Doug Fister himself dealt with nagging injuries in 2012, spending some time on the disabled list in the process. I’m not as concerned with Fister’s long term health prospects, as his delivery seems to be just fine to me, and his injury last year was more fluke than anything. However, what was apparent is losing Fister is to Verlander like losing Robin would be to Batman. Fister’s production on the mound is an important aspect of the Tigers pitching staff, and we saw when he went out the Tigers didn’t have a reliable replacement for him this past season.
Rick Porcello’s concern is that he just isn’t good enough to be more than a fourth starter. That is okay I guess. There is nothing to say that he needs to better, but I think more was expected of him when the Tigers drafted him. They just haven’t got it to this point. His production could certainly be improved upon.

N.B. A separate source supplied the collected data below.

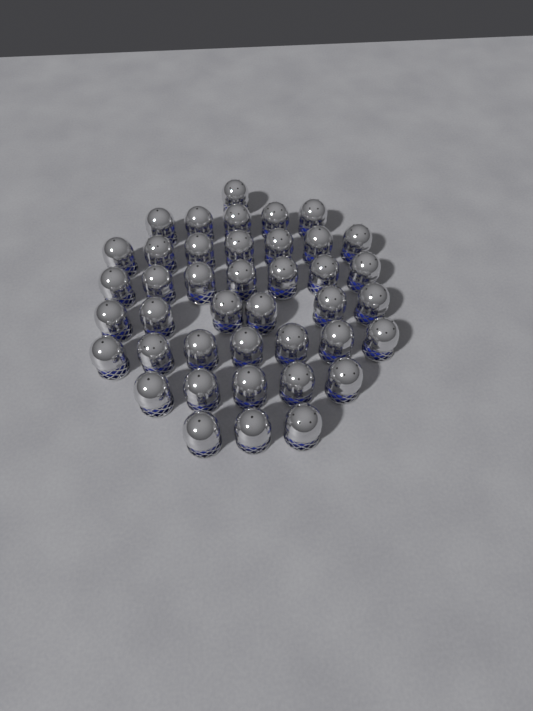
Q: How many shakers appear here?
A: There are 41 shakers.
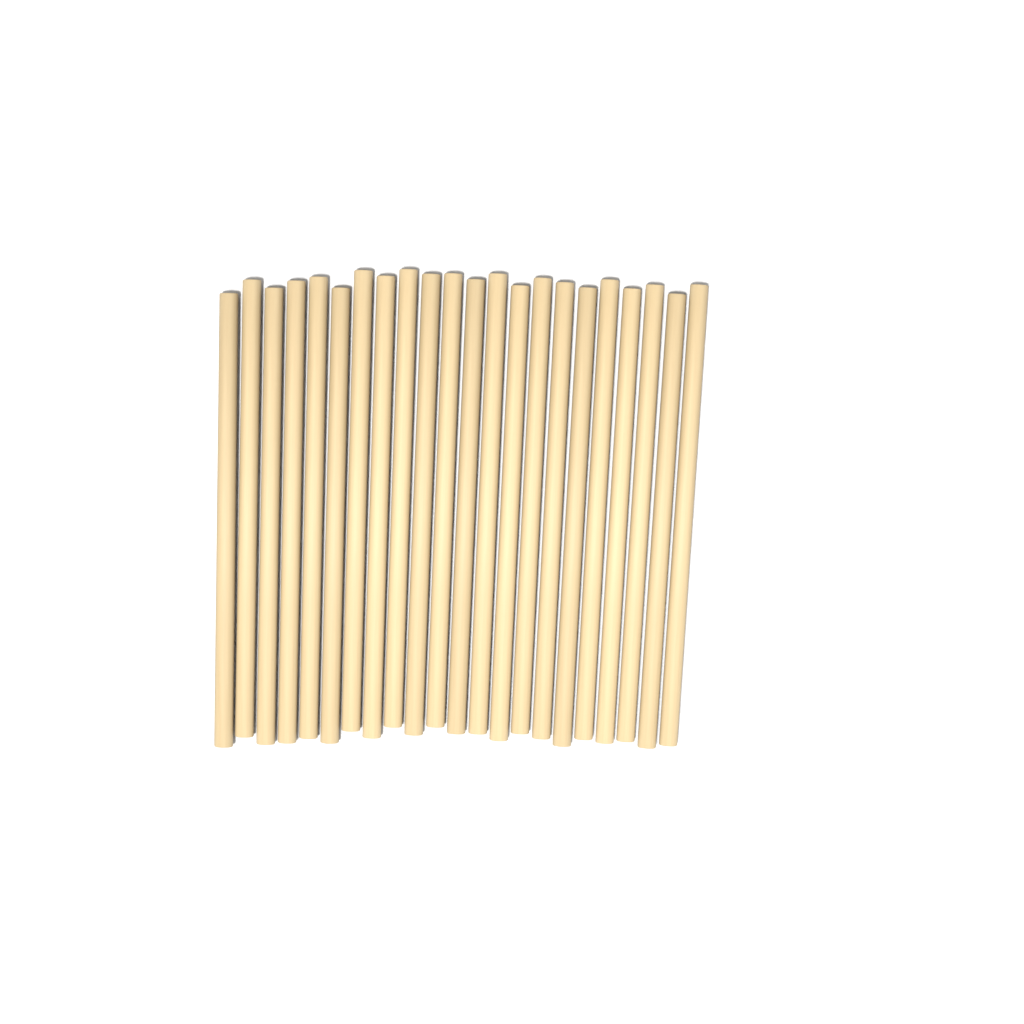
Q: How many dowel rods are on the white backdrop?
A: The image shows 22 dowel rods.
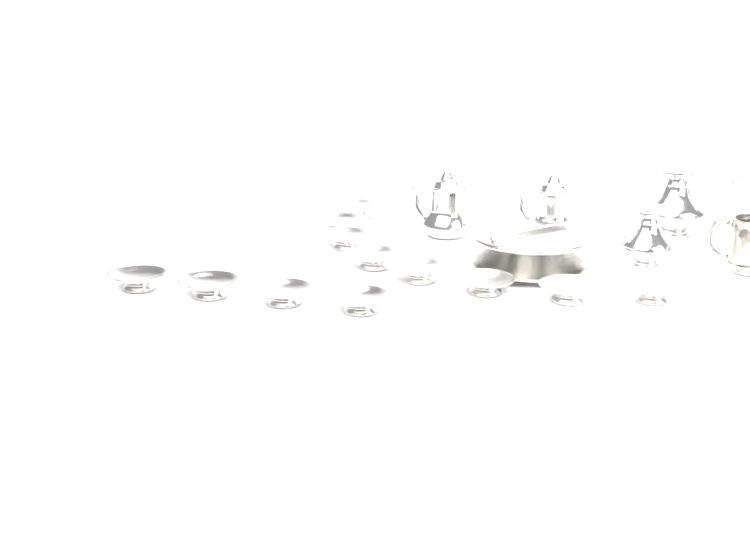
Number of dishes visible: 12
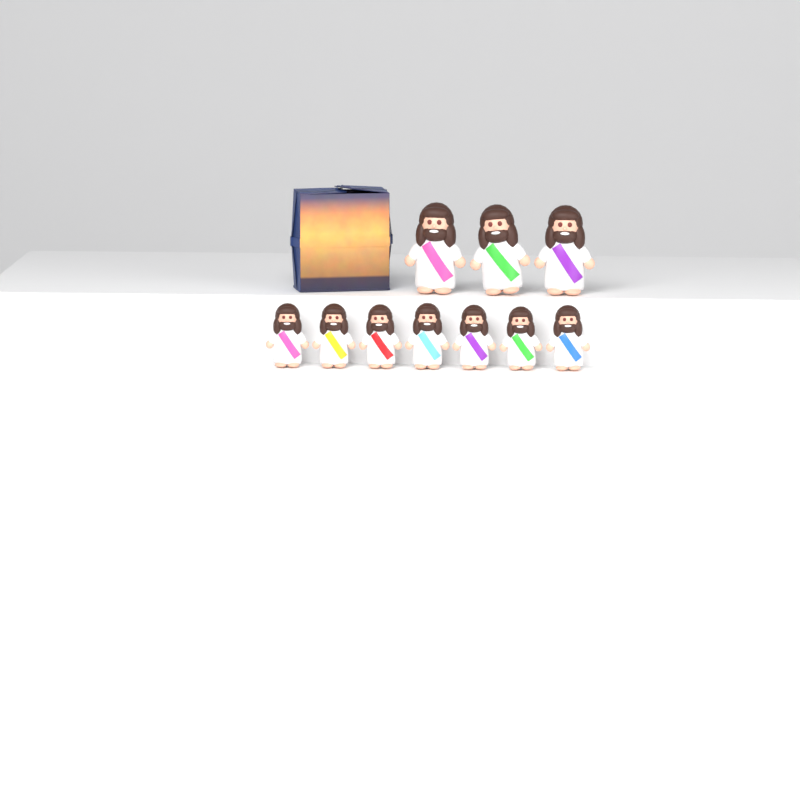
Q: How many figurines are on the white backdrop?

Smyly is kind of a wild card. He looked like he could handle his own most of his rookie season this past summer. I think that bodes well for the future. However, he has yet to really extend his innings into what you would like to see out of a starting pitcher. Since being drafted a couple of years ago, Smyly has never made it through a whole season unscathed by the injury buy. Until he makes it through, it would be good to have a back up plan in place.
The back up plan right now in the Tigers system doesn’t necessarily exist. As of now, those two options continue to be Casey Crosby and Andy Oliver. Maybe even Adam Wilk. That is of course if the Tigers don’t sign Anibal Sanchez. While I still have a little faith that Crosby might be able to get the job done, he is certainly no sure thing. The Tigers would do better to find a reliable starter with some experience, so maybe they could have Smyly pitch in AAA until he is needed.
It’s a rare thing that a baseball team makes it through the season with all five starters intact. The Tigers didn’t last year, and I don’t suspect they will next season either. Next time, maybe the Tigers aren’t so lucky and a starter misses extended time.
The good thing is, I am by no means a baseball genius, and I am certain David Dombrowski is aware they could use a starting pitcher or two. How he obtains that, I don’t know. The off-season just started, so it will be something worth following as the off-season goes along.